Requirement →
In the text on customer loyalty measures below, condense the paragraph that begins "Due to these limitations" into a short bulleted list that keeps its main facts.

A CEO reviews results from a recent customer survey, but implications remain unclear. What is driving the ratings? What, specifically, will improve the customer experience and by how much?

Measures have merits and limitations

Customer satisfaction or loyalty measures are indicators of how well organizations meet customer needs. An overall score can be valuable for tracking progress or to motivate action.

Ratings are not useful, however, when companies view a score itself as the end goal and rely on past performance to shape the future. Chasing a score can anchor management mindset on advancing current processes, rather than reinventing them for breakthrough improvement. Current customer loyalty measurement systems have built-in limitations:

  • Living in the past. Scores snap a picture of how customers reacted to services and products as they existed yesterday. But where are customers headed? Things change. Companies wouldn’t use only last year’s Profit and Loss statement to choose new markets. They can’t use loyalty ratings to design for the future.
  • Skimming the surface. Surveys such as Net Promoter Score (NPS) provide a reliable tally of customers likely to recommend a product or service to friends, but these customers became promoters and detractors for a reason. Why? Discovering what’s behind the score is essential for identifying a fix. However, many studies don’t ascertain underlying drivers, uncover the most problematic aspects of the customer experience, or prioritize efforts based on what customers value most.
  • My score, your score. Benchmarking one region versus another might stimulate desire for improvement in one manager, but it could become a source of consternation for another. Figure 1 is an example of ACSI benchmarking. Competition works if there is a level playing field, but, most of the time, the benchmarked unit isn’t directly comparable. Or, by design, two companies target different segments.
  • Unexpected reactions. A simple number can both stir and stall corporate response. While easy to explain and understand, a score can actually deter action: a low number can make people feel unappreciated and powerless, while a high number may draw a “good enough” reaction, lacking urgency for improvement.

Due to these limitations, current customer loyalty measurement systems unintentionally encourage a hold on the status quo, inside-out incremental thinking, and tunnel vision. Too often, companies focus excessively on the score itself, a comparison to some benchmark, or computations behind the score. Cross-tabs are run, statistical significance is checked, and measures beget more measures.

When time analyzing scores exceeds time looking for solutions, then an organization needs to rethink its approach. Companies need to proactively loosen their grip on the status quo. Then, use innovation and integration skills to define and implement the new, more competitive customer experience.

Information shown →
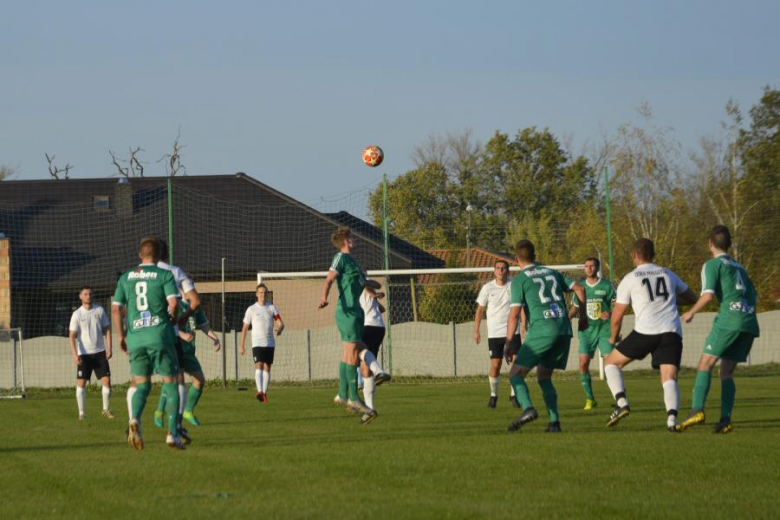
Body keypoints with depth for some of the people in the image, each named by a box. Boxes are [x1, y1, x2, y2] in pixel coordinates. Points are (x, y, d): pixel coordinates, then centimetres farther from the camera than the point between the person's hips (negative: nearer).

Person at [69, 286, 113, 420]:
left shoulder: (99, 310, 5)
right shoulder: (77, 314, -2)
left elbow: (107, 330, 9)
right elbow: (72, 335, -6)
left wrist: (109, 348, -1)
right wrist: (74, 354, -17)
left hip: (99, 352, 2)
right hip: (84, 354, -2)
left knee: (106, 380, -5)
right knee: (81, 383, -5)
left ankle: (106, 410, 10)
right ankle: (82, 413, 1)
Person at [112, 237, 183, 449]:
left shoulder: (126, 278, 11)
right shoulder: (165, 275, 0)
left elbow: (115, 309, 8)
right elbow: (173, 303, -13)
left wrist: (121, 336, 16)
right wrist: (172, 319, 8)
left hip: (135, 337, 3)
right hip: (159, 335, -3)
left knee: (142, 385, 10)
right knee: (170, 383, 6)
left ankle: (135, 420, -19)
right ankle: (172, 434, -1)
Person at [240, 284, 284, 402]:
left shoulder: (272, 308, 7)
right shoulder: (251, 309, 1)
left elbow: (280, 323, 1)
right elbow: (245, 328, 6)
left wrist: (279, 329, -24)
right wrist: (241, 346, 4)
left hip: (270, 343, 3)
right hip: (257, 343, -3)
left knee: (267, 368, 6)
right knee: (259, 366, -18)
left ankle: (265, 393, 15)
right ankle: (260, 391, -31)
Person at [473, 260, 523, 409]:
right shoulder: (487, 288, -1)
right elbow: (480, 309, 6)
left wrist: (523, 323, -12)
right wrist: (476, 331, 2)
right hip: (494, 333, 0)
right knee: (495, 365, -2)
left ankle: (514, 395, 9)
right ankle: (493, 395, 17)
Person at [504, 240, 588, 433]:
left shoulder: (519, 280, 1)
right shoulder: (552, 273, 19)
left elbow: (514, 315, -5)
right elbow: (579, 289, 19)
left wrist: (508, 344, -3)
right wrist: (583, 316, 29)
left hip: (541, 330, -6)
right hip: (564, 329, 6)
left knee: (516, 374, 1)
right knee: (544, 376, 18)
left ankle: (527, 408, -25)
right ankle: (554, 421, 3)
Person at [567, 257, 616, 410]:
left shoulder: (607, 286, 0)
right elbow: (575, 308, 17)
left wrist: (610, 313, -20)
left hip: (604, 329, -3)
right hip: (586, 330, 3)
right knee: (583, 364, -7)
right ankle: (589, 399, 5)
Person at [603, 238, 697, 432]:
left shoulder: (629, 279, 8)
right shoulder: (668, 275, 19)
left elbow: (617, 317, 9)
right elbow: (692, 298, 33)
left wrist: (613, 338, 28)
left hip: (645, 332, -3)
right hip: (672, 333, 3)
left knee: (611, 362, 15)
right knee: (669, 378, -2)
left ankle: (621, 403, -4)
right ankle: (672, 418, -29)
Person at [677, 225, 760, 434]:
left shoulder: (712, 265, 3)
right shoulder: (739, 267, 25)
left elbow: (708, 295, -10)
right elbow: (753, 297, 26)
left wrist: (691, 313, 3)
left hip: (729, 320, -6)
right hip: (750, 322, 6)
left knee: (705, 364, -5)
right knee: (726, 371, 10)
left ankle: (697, 410, -23)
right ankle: (726, 419, -4)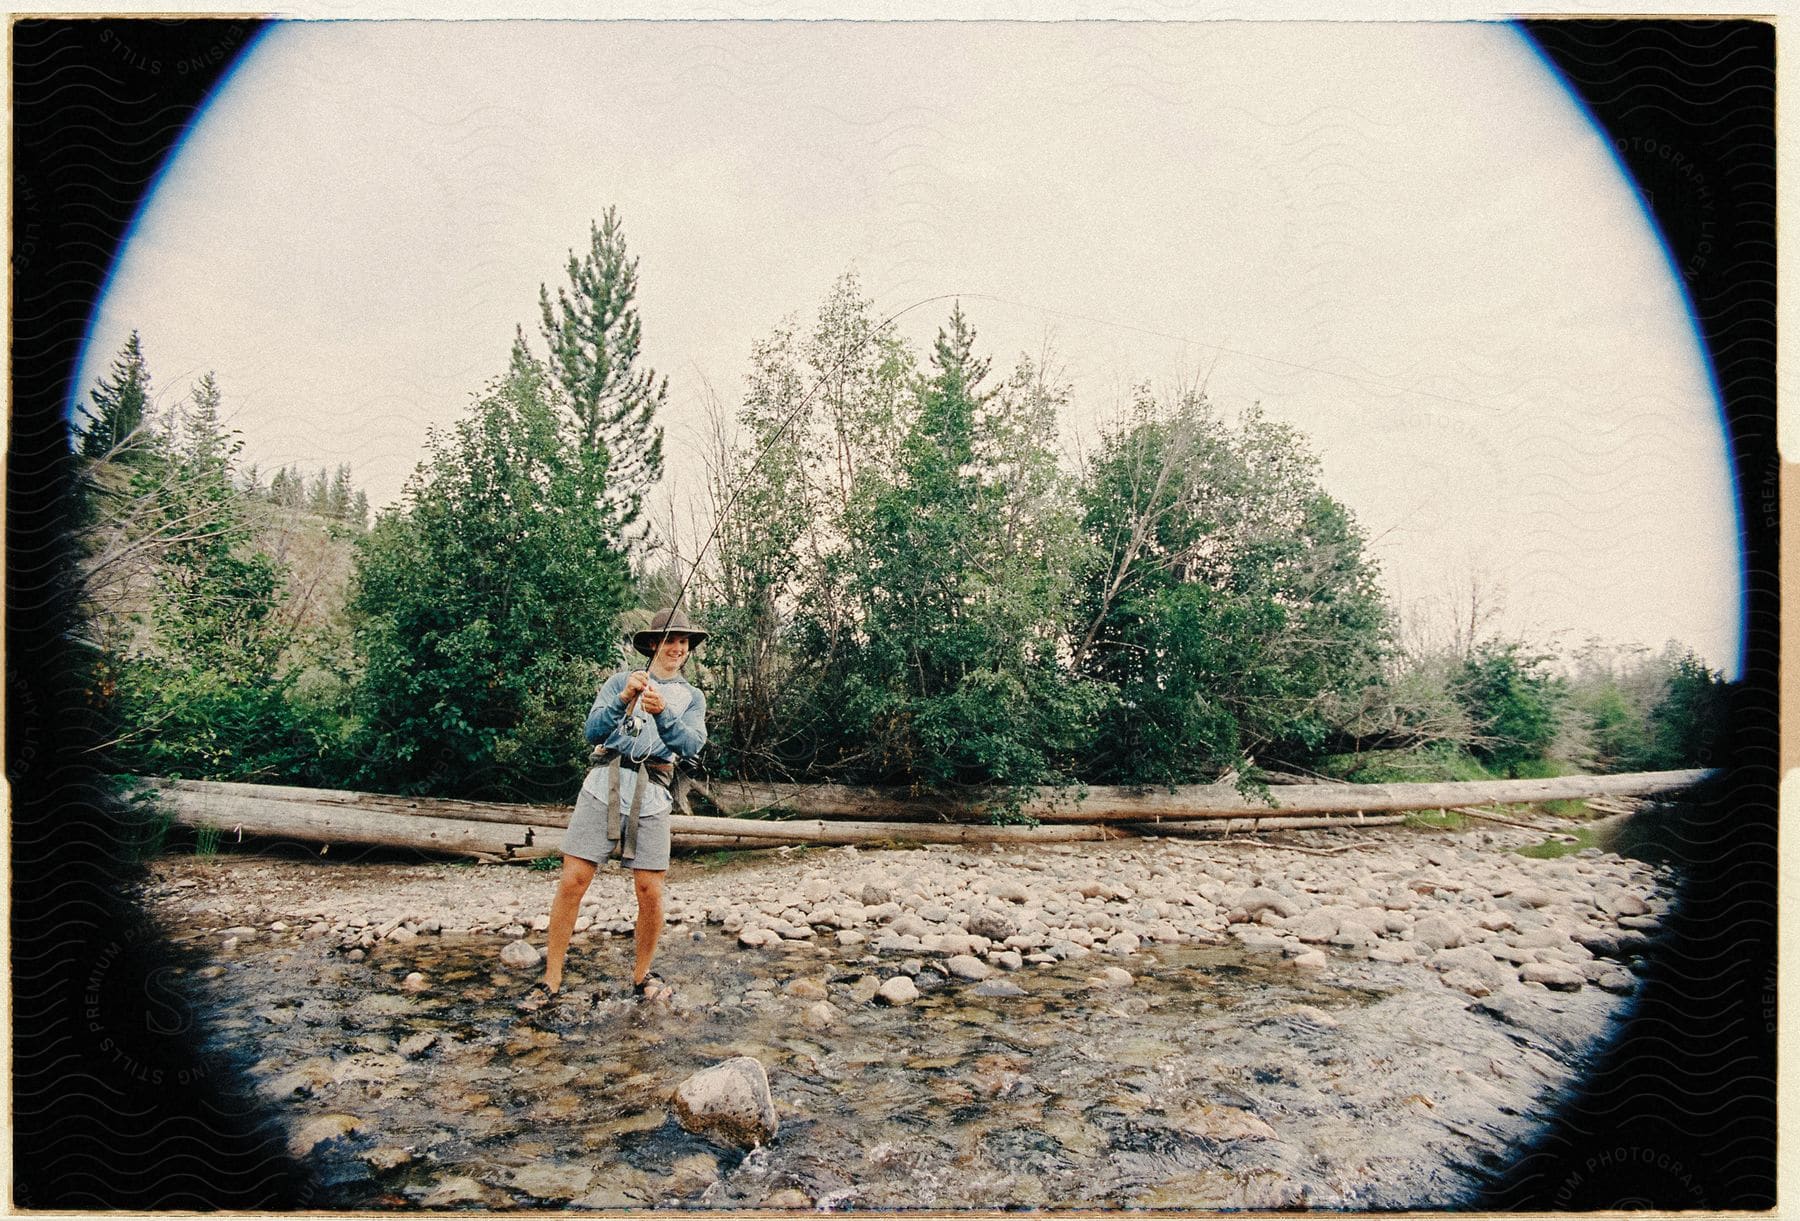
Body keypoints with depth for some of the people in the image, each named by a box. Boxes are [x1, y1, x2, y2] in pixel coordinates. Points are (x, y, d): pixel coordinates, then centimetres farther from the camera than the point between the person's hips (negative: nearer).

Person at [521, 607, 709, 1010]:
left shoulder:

Answer to this exercise →
- Because of their limitations, current customer loyalty measurement systems unintentionally encourage holding to the status quo, inside-out incremental thinking, and tunnel vision.
- Companies often focus too heavily on the score itself, on comparison with a benchmark, or on the calculations behind the score.
- Cross-tabs are run, statistical significance is checked, and measures produce more measures.